For related employer compliance topics, see our guides on Ontario employment standards for small business and workplace harassment policy requirements.

Frequently asked questions

Does the Occupational Health and Safety Act apply to businesses with fewer than 5 employees?

Yes. The OHSA applies to all Ontario workplaces regardless of size. The general duty to take every reasonable precaution for worker protection applies from your first employee. The requirement for a formal health and safety representative or committee kicks in at 6 workers.

How many workers does my Ontario business need before I must form a Joint Health and Safety Committee?

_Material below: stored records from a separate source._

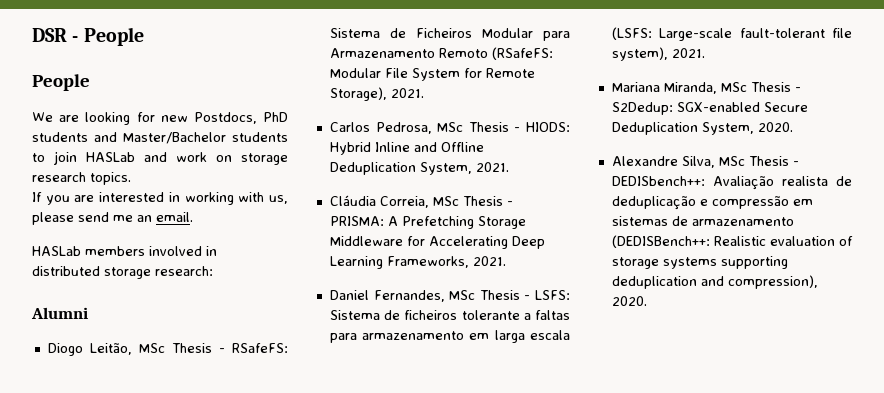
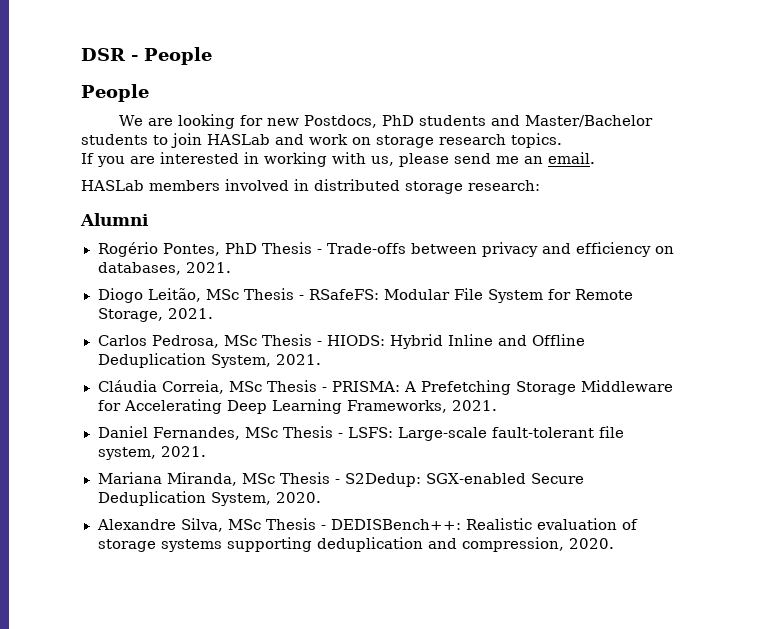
(88, 313) none -> [97,242,674,257] [97,262,231,275] // Rogério Pontes, PhD Thesis - Trade-offs between privacy and efficiency on databases, 2021.
[329,28,570,41] [329,47,553,60] Sistema de Ficheiros Modular para Armazenamento Remoto (RSafeFS: -> (379, 294) none
[329,87,387,101] Storage), -> [97,308,163,322] Storage,
[329,310,570,320] [329,330,570,343] [611,27,652,40] Sistema de ficheiros tolerante a faltas para armazenamento em larga escala (LSFS: -> (393, 432) none
[611,47,668,61] system), -> [97,447,156,460] system,
[611,176,852,190] [611,196,813,210] [611,216,794,226] [611,235,710,248] DEDISbench++: Avaliação realista de deduplicação e compressão em sistemas de armazenamento (DEDISBench++: -> [330,519,461,530] DEDISBench++:
[727,275,818,289] compression), -> [461,537,564,552] compression,

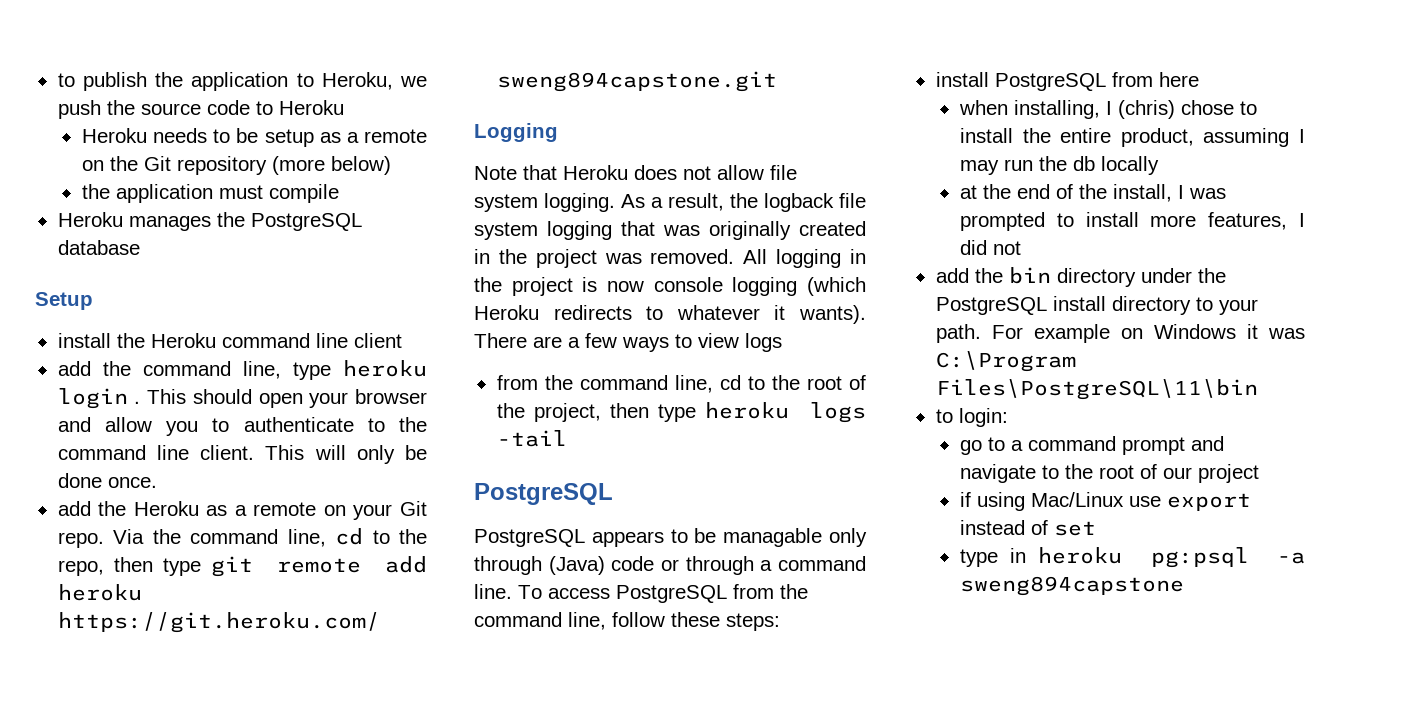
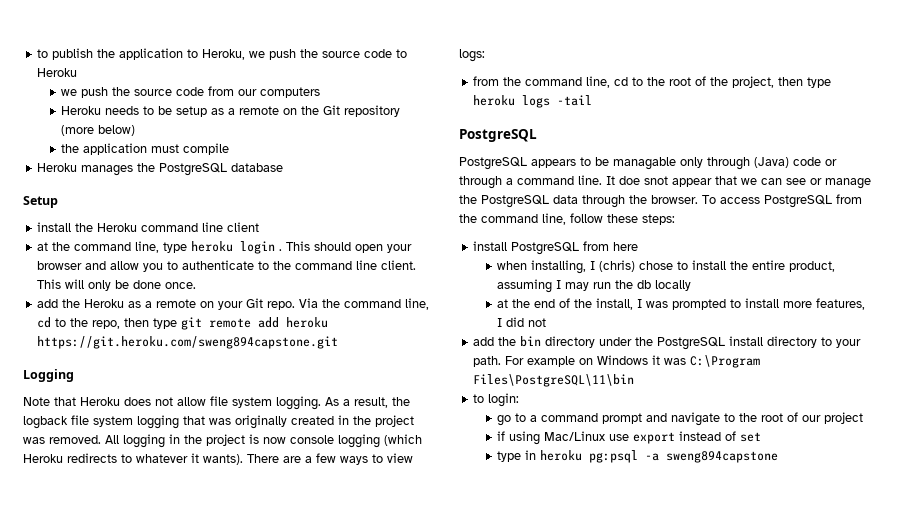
(344, 107) none -> [61,86,321,98] // we push the source code from our computers
[57,361,91,376] add -> [37,242,49,251] at
[745,333,782,352] logs -> [459,49,485,62] logs:
(512, 591) none -> [606,176,871,189] [459,195,698,208] It doe snot appear that we can see or manage the PostgreSQL data through the browser.

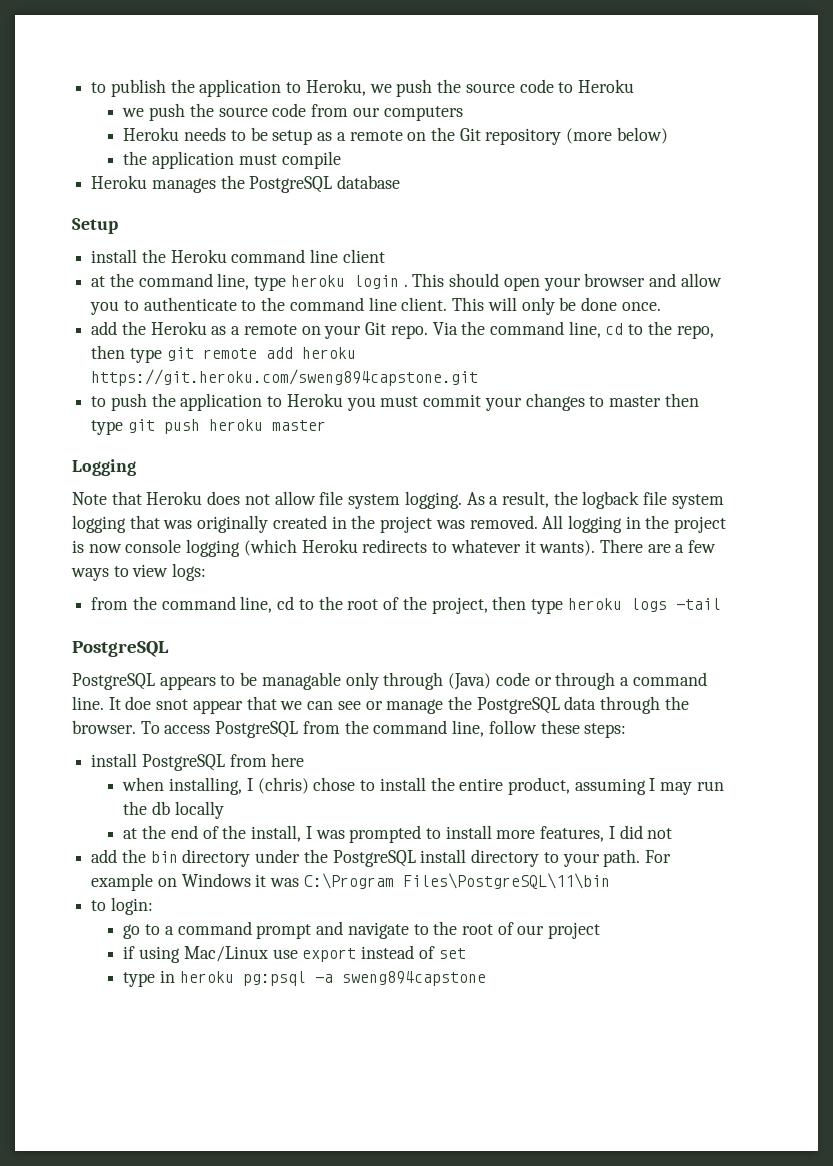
(339, 342) none -> [91,393,699,411] [91,419,326,435] // to push the application to Heroku you must commit your changes to master then type git push heroku master

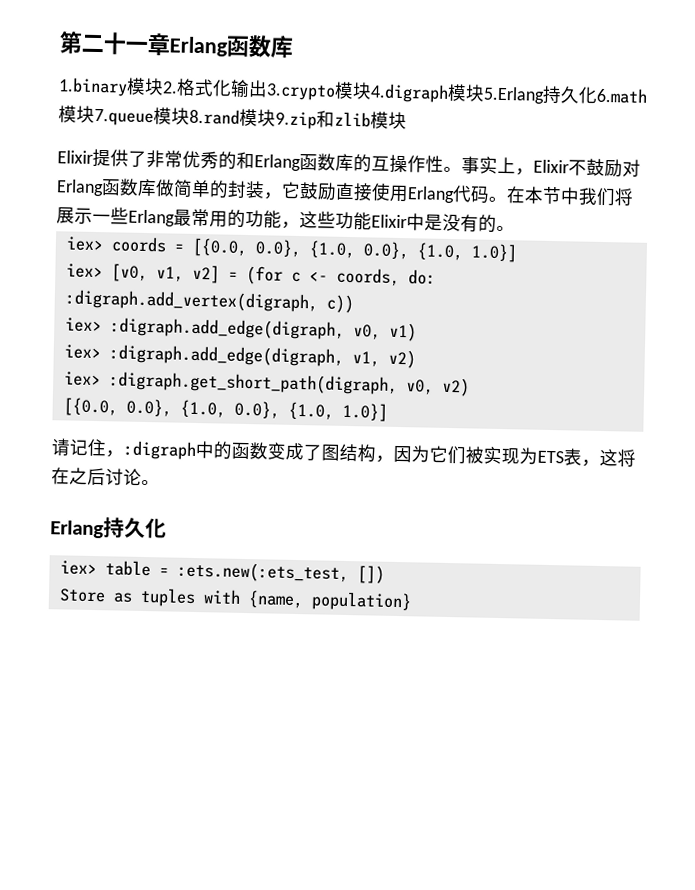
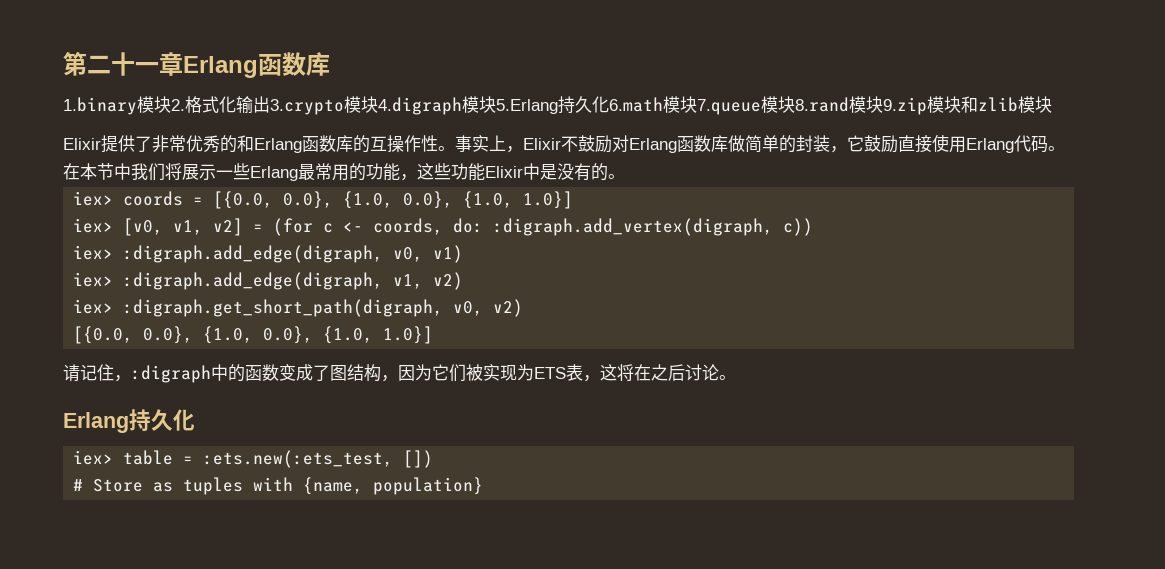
(317, 120) none -> [927,96,961,113] 模块
(385, 574) none -> [73,479,84,491] #

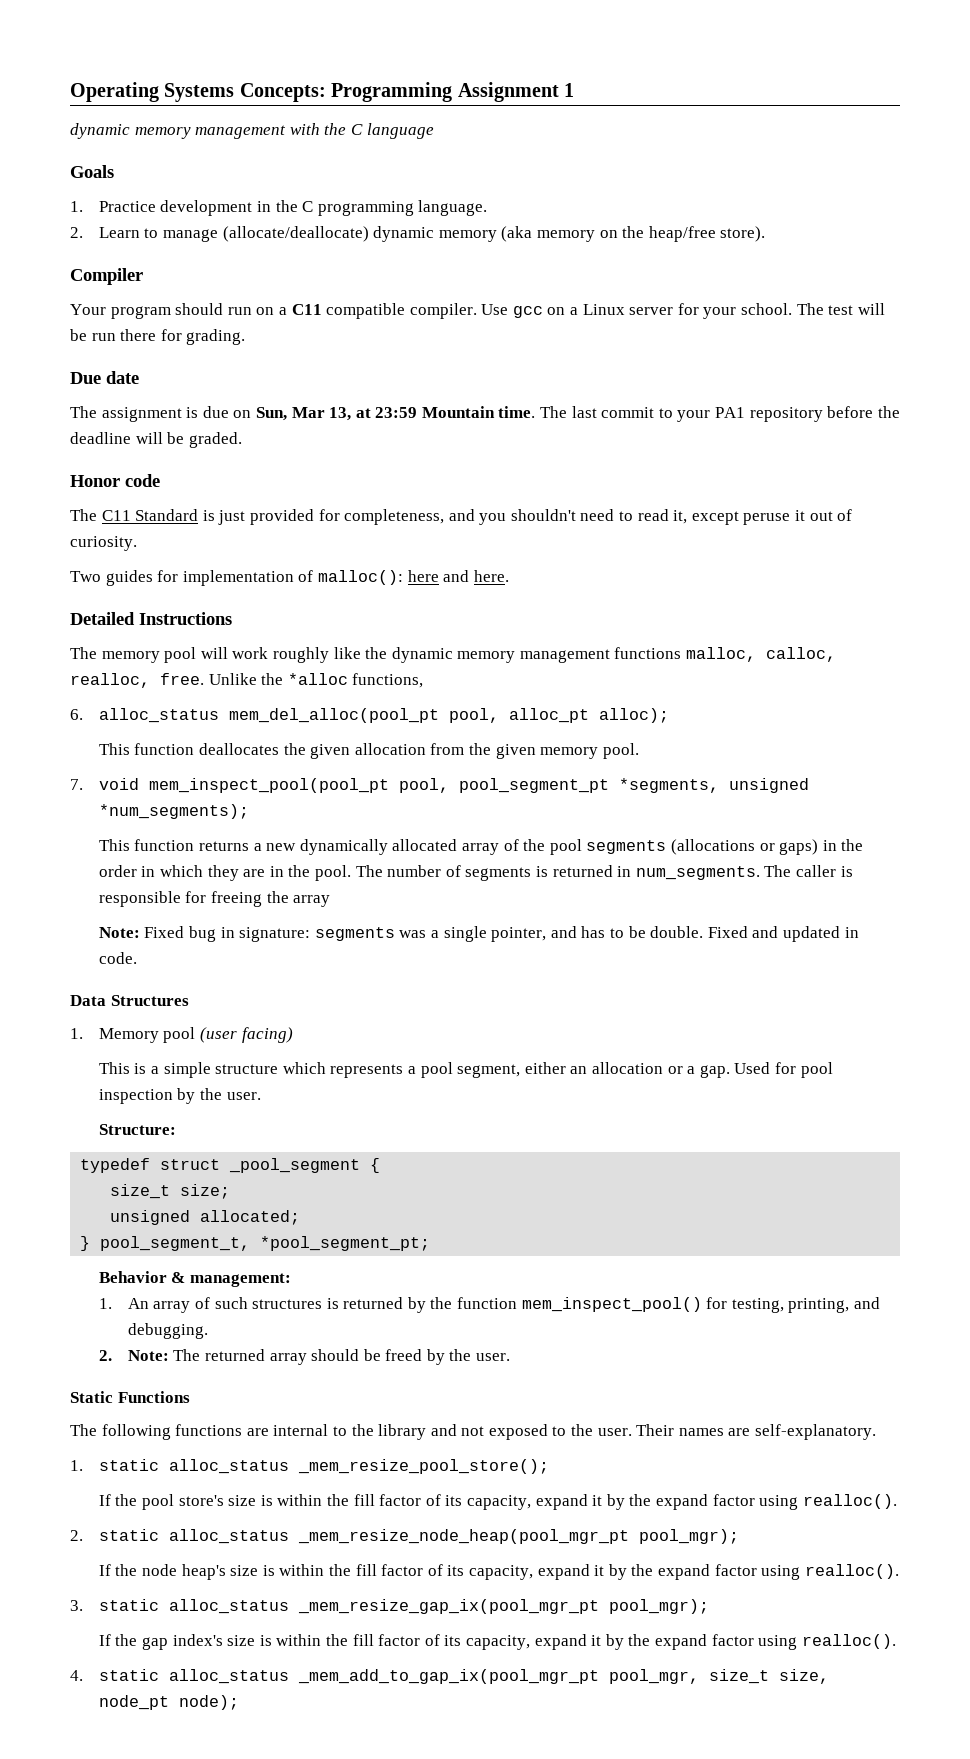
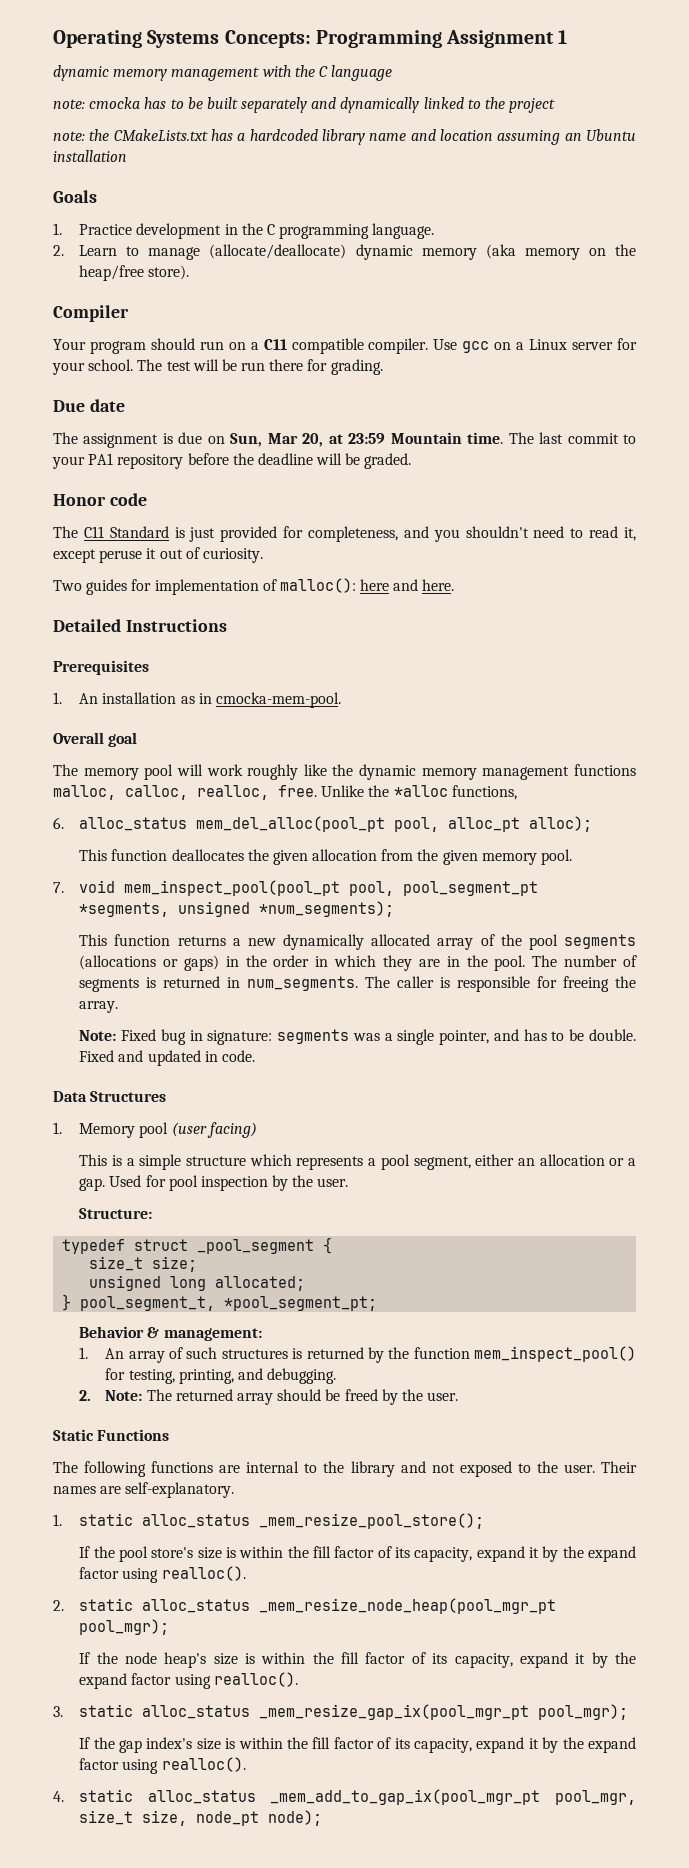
(434, 131) none -> [53,97,556,113] [53,129,636,145] [53,150,127,162] // note: cmocka has to be built separately and dynamically linked to the project // note: the CMakeLists.txt has a hardcoded library name and location assuming an Ubuntu installation
[329,407,352,421] 13, -> [302,433,324,447] 20,
(232, 618) none -> [53,660,149,675] [53,692,341,708] [53,732,138,747] // Prerequisites // 1. An installation as in cmocka-mem-pool. // Overall goal
[293,895,331,907] array -> [79,1001,119,1013] array.
(191, 1217) none -> [170,1276,207,1291] long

A Joint Health and Safety Committee (JHSC) is required when you have 20 or more regularly employed workers. Businesses with 6 to 19 workers need a health and safety representative (a single worker, not a committee). Under 6 workers, no formal structure is required but the general OHSA duty still applies.

Does WHMIS training apply if my workers only use regular cleaning products?

Likely yes. Many common cleaning and disinfecting products are classified as hazardous materials under WHMIS 2015. Check the product label or the supplier's Safety Data Sheet, if the SDS classifies the product as hazardous, WHMIS training for workers who use it is mandatory.

What counts as a critical injury that must be reported to the Ministry of Labour?

Ontario Regulation 834 defines critical injury as one that places life at risk, produces unconsciousness, results in substantial blood loss, involves fractures (except fingers or toes), causes loss of a body part, consists of burns to a major portion of the body, or causes the loss of sight in an eye. When in doubt, report immediately, the penalty for failing to report is a separate offence.

What are the fines for OHSA violations in Ontario?

Individual directors and supervisors convicted of OHSA offences can face fines up to $100,000 and/or up to 12 months imprisonment. Corporations can be fined up to $1,500,000 per offence. The Ministry of Labour can also issue compliance orders and stop-work orders without a conviction. Beyond fines, an undefended injury claim at WSIB can cost multiples of the compliance investment.